A multiscale approach to estimating topographically correlated propagation delays in radar interferograms



[1] When targeting small amplitude surface deformation, using repeat orbit Interferometric Synthetic Aperture Radar (InSAR) observations can be plagued by propagation delays, some of which correlate with topographic variations. These topographically-correlated delays result from temporal variations in vertical stratification of the troposphere. An approximate model assuming a linear relationship between topography and interferometric phase has been used to correct observations with success in a few studies. Here, we present a robust approach to estimating the transfer function, K, between topography and phase that is relatively insensitive to confounding processes (earthquake deformation, phase ramps from orbital errors, tidal loading, etc.).

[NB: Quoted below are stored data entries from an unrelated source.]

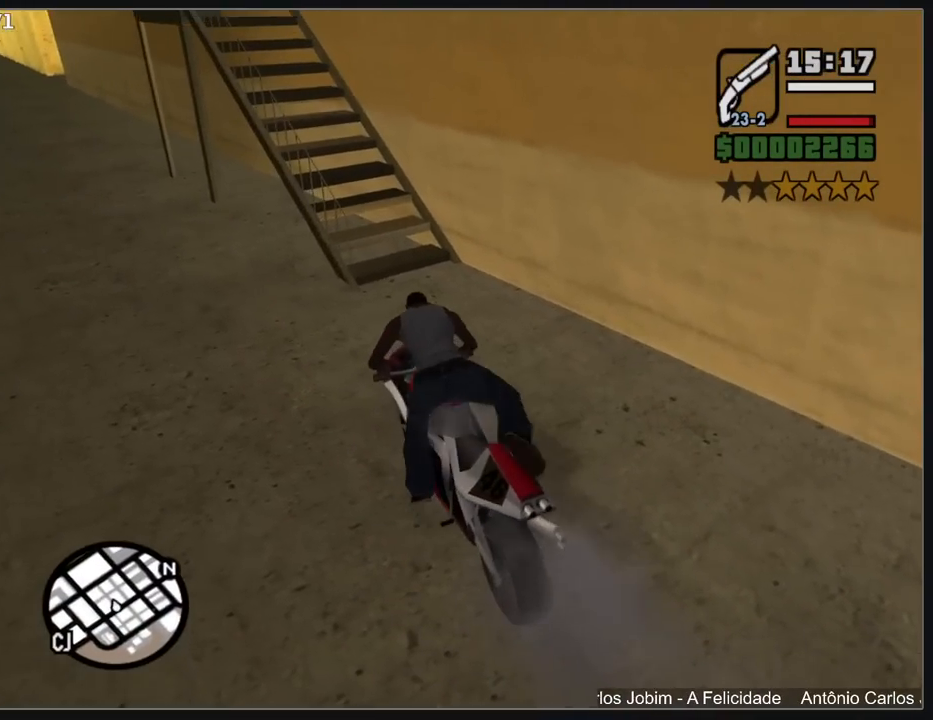
{"keys": ["w"], "mouse": [], "events": [[267, "w", "down"]]}
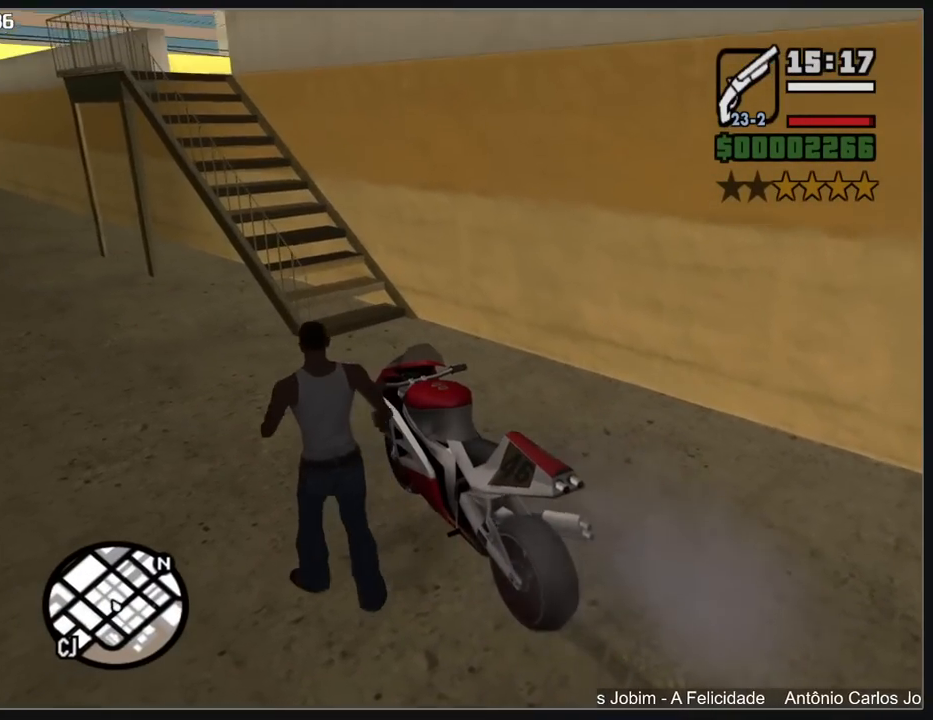
{"keys": ["w"], "mouse": [], "events": []}
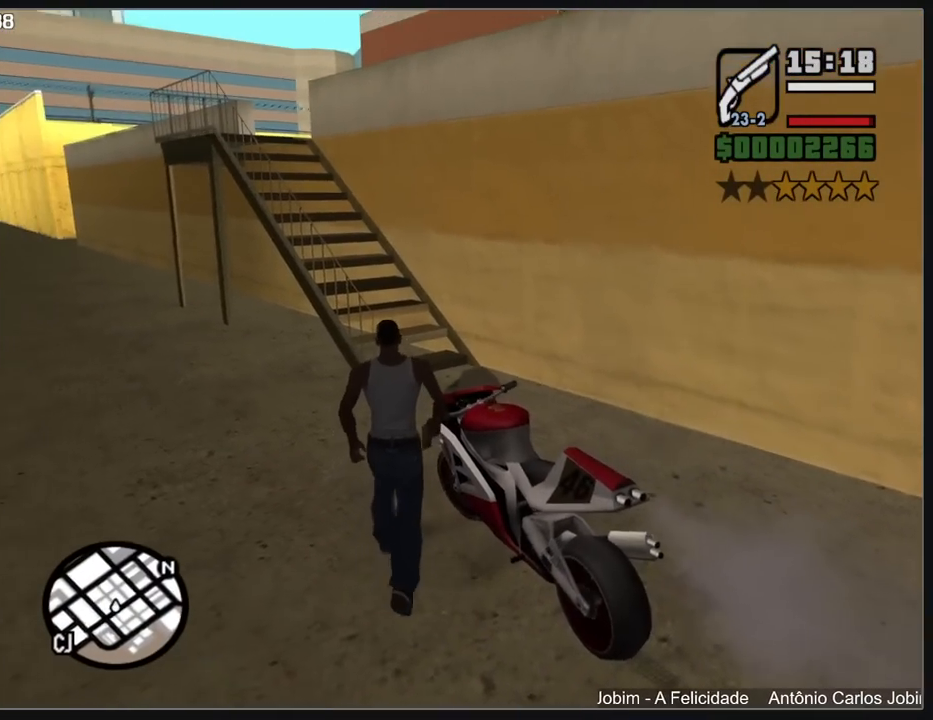
{"keys": ["w"], "mouse": [], "events": []}
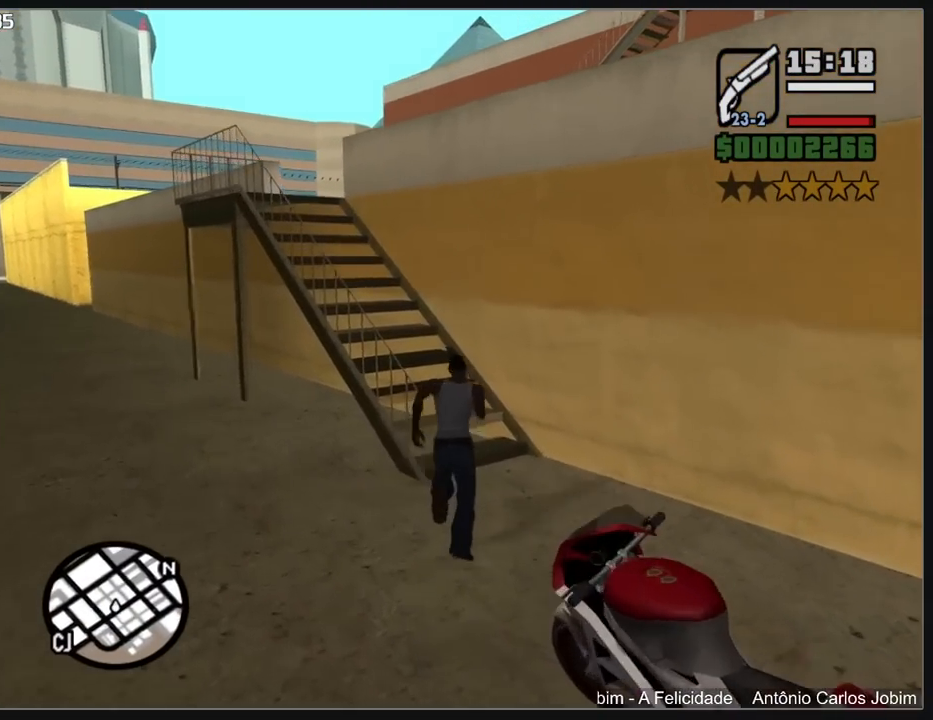
{"keys": ["a", "w"], "mouse": [], "events": [[167, "a", "down"]]}
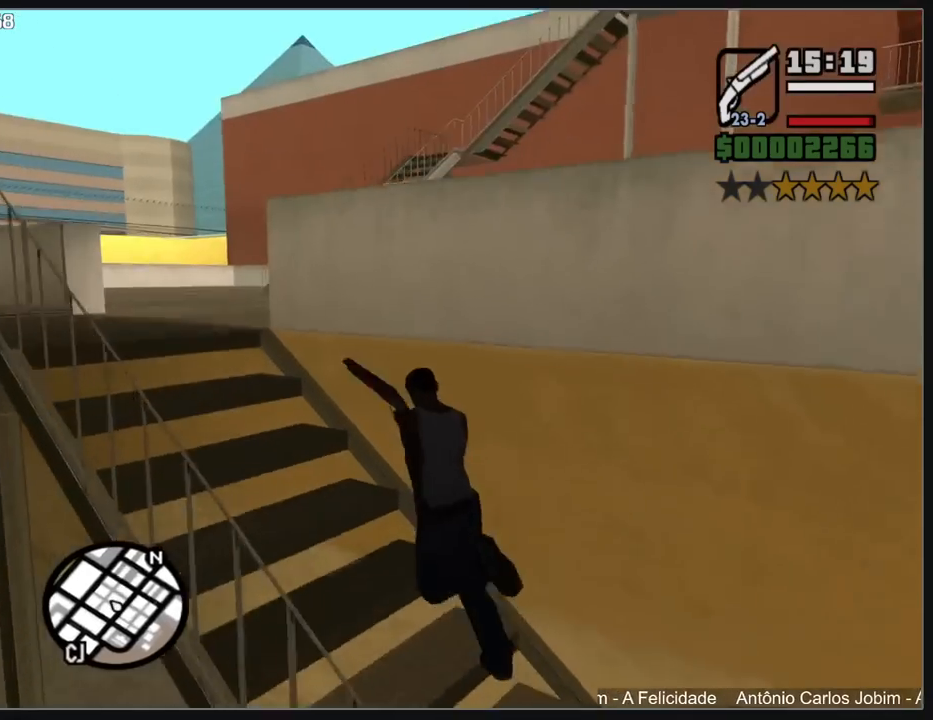
{"keys": ["a", "w"], "mouse": [], "events": []}
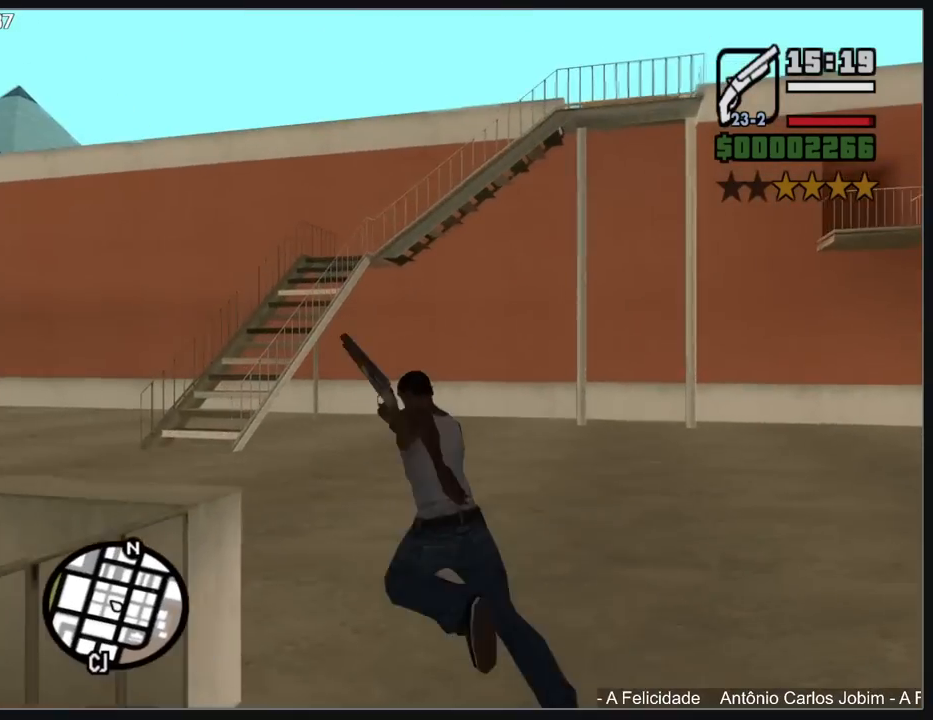
{"keys": ["a", "w"], "mouse": [], "events": []}
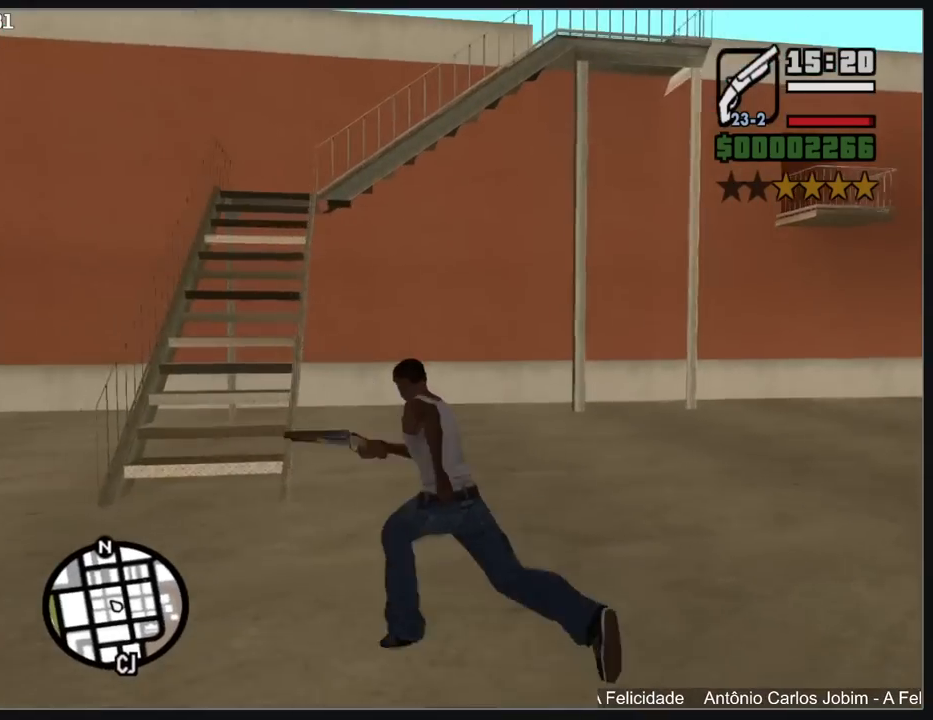
{"keys": ["a", "w"], "mouse": [], "events": []}
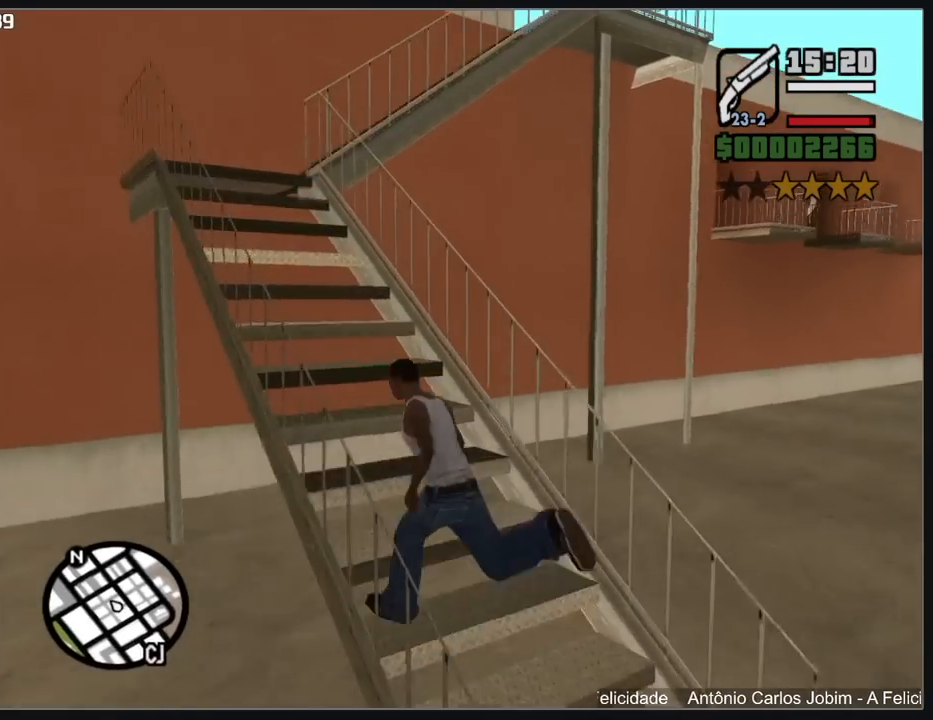
{"keys": ["a", "w"], "mouse": [], "events": []}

Our approach takes advantage of a multiscale perspective by using a band-pass decomposition of both topography and observed phase. This decomposition into several spatial scales allows us to determine the bands wherein correlation between topography and phase is significant and stable. When possible, our approach also takes advantage of any inherent redundancy provided by multiple interferograms constructed with common scenes. We define a unique set of component time intervals for a given suite of interferometric pairs. We estimate an internally consistent transfer function for each component time interval, which can then be recombined to correct any arbitrary interferometric pair. We demonstrate our approach on a synthetic example and on data from two locations: Long Valley Caldera, California, which experienced prolonged periods of surface deformation from pressurization of a deep magma chamber, and one coseismic interferogram from the 2007 Mw 7.8 Tocapilla earthquake in northern Chile. In both examples, the corrected interferograms show improvements in regions of high relief, independent of whether or not we pre-correct the data for a source model. We believe that most of the remaining signals are predominately due to heterogeneous water vapor distribution that requires more sophisticated correction methods than those described here.